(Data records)
*-*-*
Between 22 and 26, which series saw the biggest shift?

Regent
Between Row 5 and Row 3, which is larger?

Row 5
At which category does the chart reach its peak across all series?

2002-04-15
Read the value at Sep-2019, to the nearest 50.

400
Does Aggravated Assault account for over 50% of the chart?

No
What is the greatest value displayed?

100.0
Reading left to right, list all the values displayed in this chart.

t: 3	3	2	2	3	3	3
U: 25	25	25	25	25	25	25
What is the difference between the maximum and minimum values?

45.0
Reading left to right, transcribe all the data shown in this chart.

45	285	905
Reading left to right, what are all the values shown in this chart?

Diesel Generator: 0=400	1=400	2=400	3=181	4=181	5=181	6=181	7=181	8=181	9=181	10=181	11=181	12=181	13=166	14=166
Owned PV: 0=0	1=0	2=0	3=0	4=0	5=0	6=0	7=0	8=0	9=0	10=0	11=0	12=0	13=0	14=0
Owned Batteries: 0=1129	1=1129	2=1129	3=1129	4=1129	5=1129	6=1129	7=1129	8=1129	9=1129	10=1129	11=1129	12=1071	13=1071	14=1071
*-*-*
### Your objective:
Copy out every one of the entries above word for word.

### Written response:
Between 22 and 26, which series saw the biggest shift?

Regent
Between Row 5 and Row 3, which is larger?

Row 5
At which category does the chart reach its peak across all series?

2002-04-15
Read the value at Sep-2019, to the nearest 50.

400
Does Aggravated Assault account for over 50% of the chart?

No
What is the greatest value displayed?

100.0
Reading left to right, list all the values displayed in this chart.

t: 3	3	2	2	3	3	3
U: 25	25	25	25	25	25	25
What is the difference between the maximum and minimum values?

45.0
Reading left to right, transcribe all the data shown in this chart.

45	285	905
Reading left to right, what are all the values shown in this chart?

Diesel Generator: 0=400	1=400	2=400	3=181	4=181	5=181	6=181	7=181	8=181	9=181	10=181	11=181	12=181	13=166	14=166
Owned PV: 0=0	1=0	2=0	3=0	4=0	5=0	6=0	7=0	8=0	9=0	10=0	11=0	12=0	13=0	14=0
Owned Batteries: 0=1129	1=1129	2=1129	3=1129	4=1129	5=1129	6=1129	7=1129	8=1129	9=1129	10=1129	11=1129	12=1071	13=1071	14=1071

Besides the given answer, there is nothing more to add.